ROC curve analysis for predicting evaluated markers AUC against a diagnosis of metabolic syndrome as per IDF criteria. (n=227)

Discussion

Our study highlighted that TyG index is the most efficient marker to diagnose metabolic syndrome. This finding is in accordance with the work of Simental-Mendía et al. and Abbasi et al. [6, 7]. Apart from the diagnosis of metabolic syndrome, we also observed a relatively better comparative linear correlation between TyG index and other cardiovascular (CVD) risk biomarkers for atherogenic dyslipidemia, nephropathy, underlying insulin resistance and hemoglobin glycation.
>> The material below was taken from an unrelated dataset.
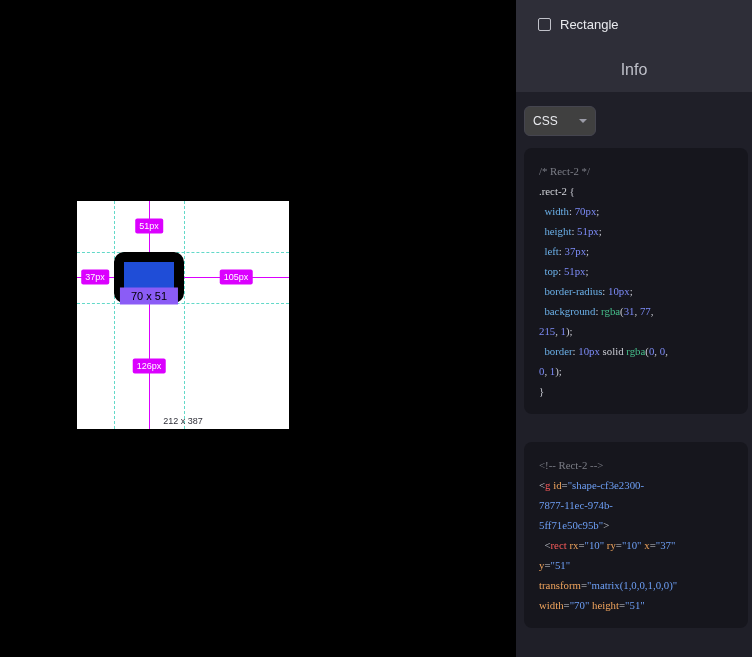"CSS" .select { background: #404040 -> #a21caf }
The later finding further enhance the significance of TyG index as a “pan CVD risk marker”. The support from “TyG as a pan CVD marker” comes from studies carried out to link angiographic based risk findings in coronary artery disease (CAD) like obstructive CAD and coronary artery calcium scores were found to be more associated with TyG index and identified TyG as independent risk marker for CAD [13]. Similar studies from Korea have also identified the independent nature of TyG for depicting underlying cardiovascular diseases [14, 15]. Provided it’s independent nature as depicted by the aforementioned evidence shared, we could not find data linking TyG with small dense LDLc and nephropathy. So this area needs to be evaluated further.
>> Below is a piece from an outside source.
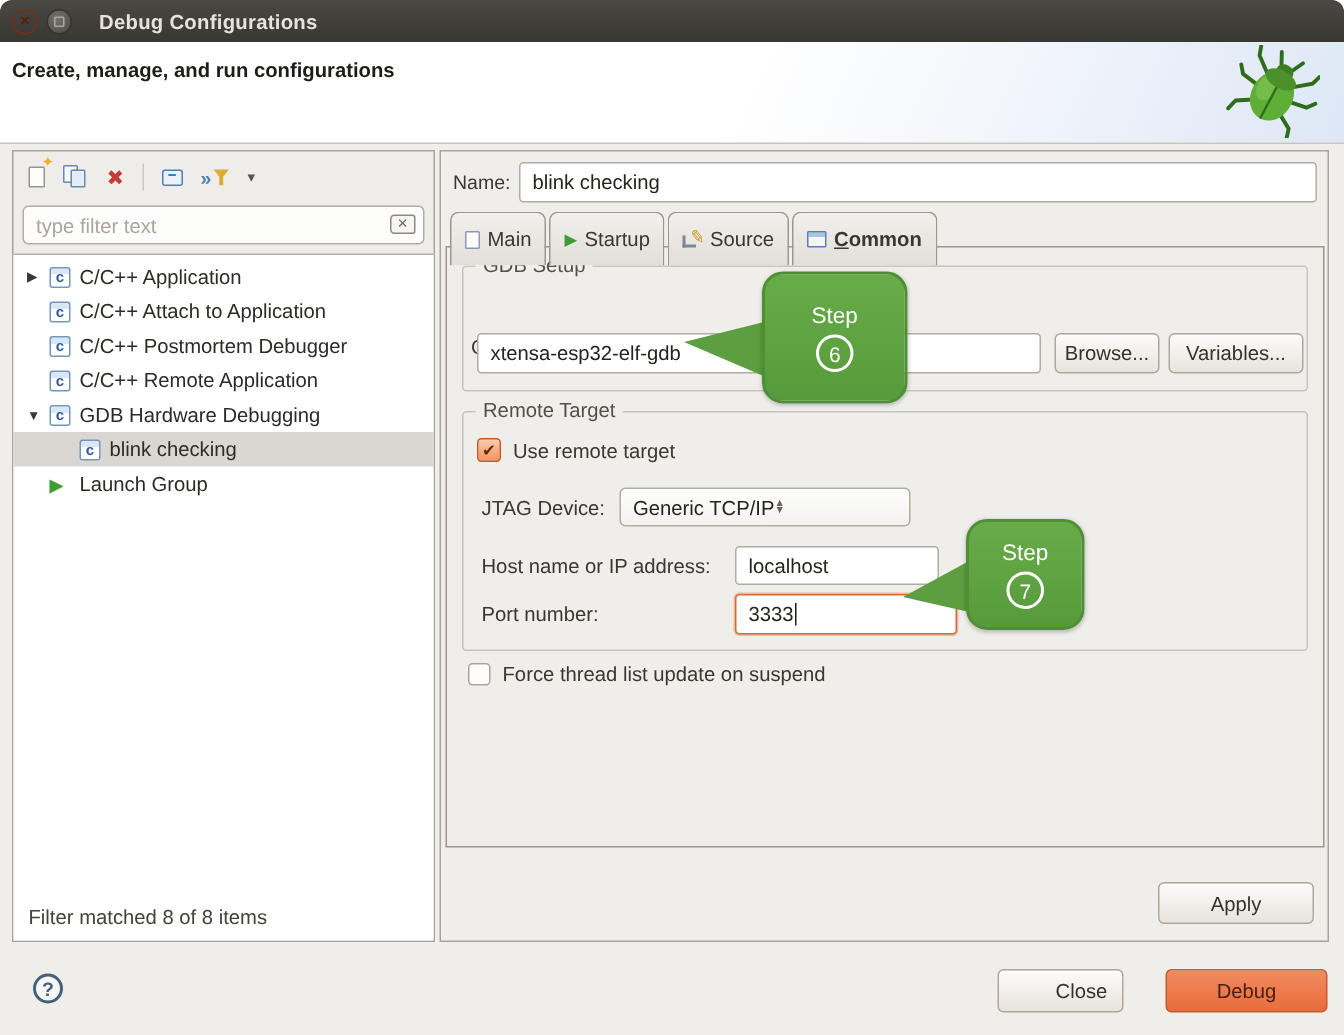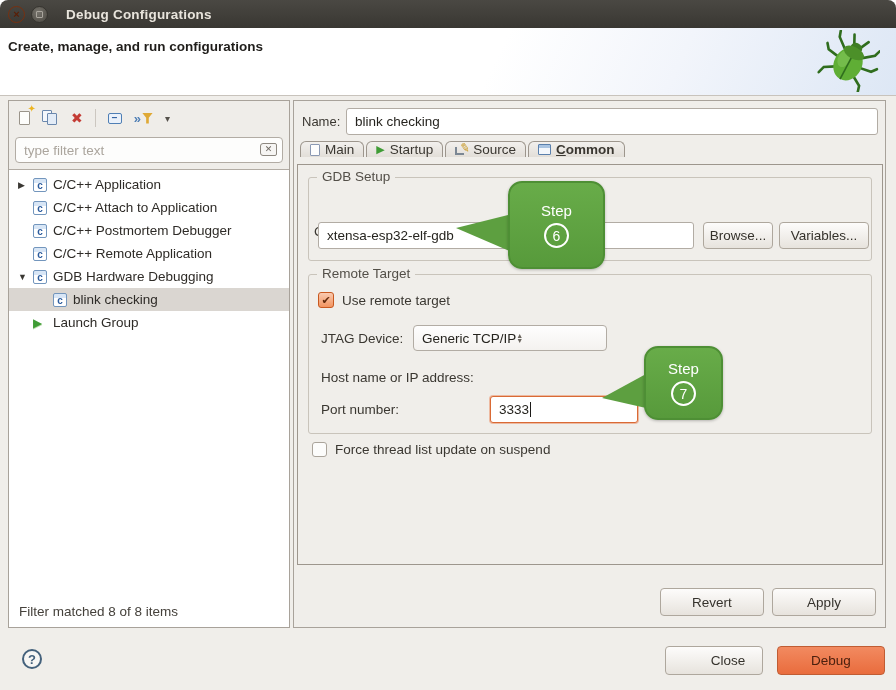"Main" .tab { height: 16px -> 36px }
Most data including our earlier work on the subject have shown HOMAIR as a very significant predictor of metabolic syndrome [16-18]. However, here we observed HOMAIR to show the least AUC in comparison to other evaluated markers. Probable explanations could be: Firstly, we believe that HOMAIR being the product of fasting insulin and glucose based upon a physiological mathematical modelling could depict risk related to insulin signaling pathway defects and may not be actually influencing risks resulting from hepatocyte function or alterations resulting from polygenic modes of causation of cardiovascular diseases [19, 20]. Secondly, HOMA model has inherent weakness and it may not be applicable to all patient groups like lean patients with metabolic risks, which is a common category in Asian population as highlighted by Kang et al. [21]. Available evidence review also suggests differential outcomes from two insulin resistance related measure HOMAIR, where the first version, the tradition one as utilized by us i.e., HOMA1 within our study and another one suggested by Levy et al. based upon a computer program being called HOMA2 [22, 23]. The latter version, by some authorities have been qualified as better version for Asian population [24]. However, we feel that more data on differences be two between the two equations is needed to validate our findings. Lastly, evidence from literature in certain specific patient groups suggests limited role of HOMAIR with associated cardiovascular disease mortality [25]. Similarly, evidence highlights that are racial and ethnic differences among human subjects with regards to insulin resistance, and type-2 diabetes mellitus [26-28].

We feel certain limitations to our study needs to be acknowledged: Firstly, our cross-sectional design in design which has inherent limitations. Furthermore, we feel more studies with a much larger sample size by clinical epidemiologists to conclude the real yield of this tests.

Provided the limitations we mentioned, we believe the study remains clinically valid as it provides a very simple mathematical marker for clinical use which is not only cost-effective but also be useful in small set ups with minimal laboratory facilities. Moreover, further augmentation of this biomarker any large-scale studies can help replace the varying definitions of metabolic syndrome which are sometimes creating diagnostic confusion and makes thing complex than easy in primary clinics.

Conclusion

TyG index, having the highest AUC in comparison to fasting glucose, triglycerides, sdLDLc, non-HDLc and HOMAIR can act as better marker for diagnosing metabolic syndrome. Keeping in view the simplicity of marker, cost-effectiveness and feasibility at small-scale lab and being depictive of other cardiovascular risks it is suggested to incorporate this test in clinical use.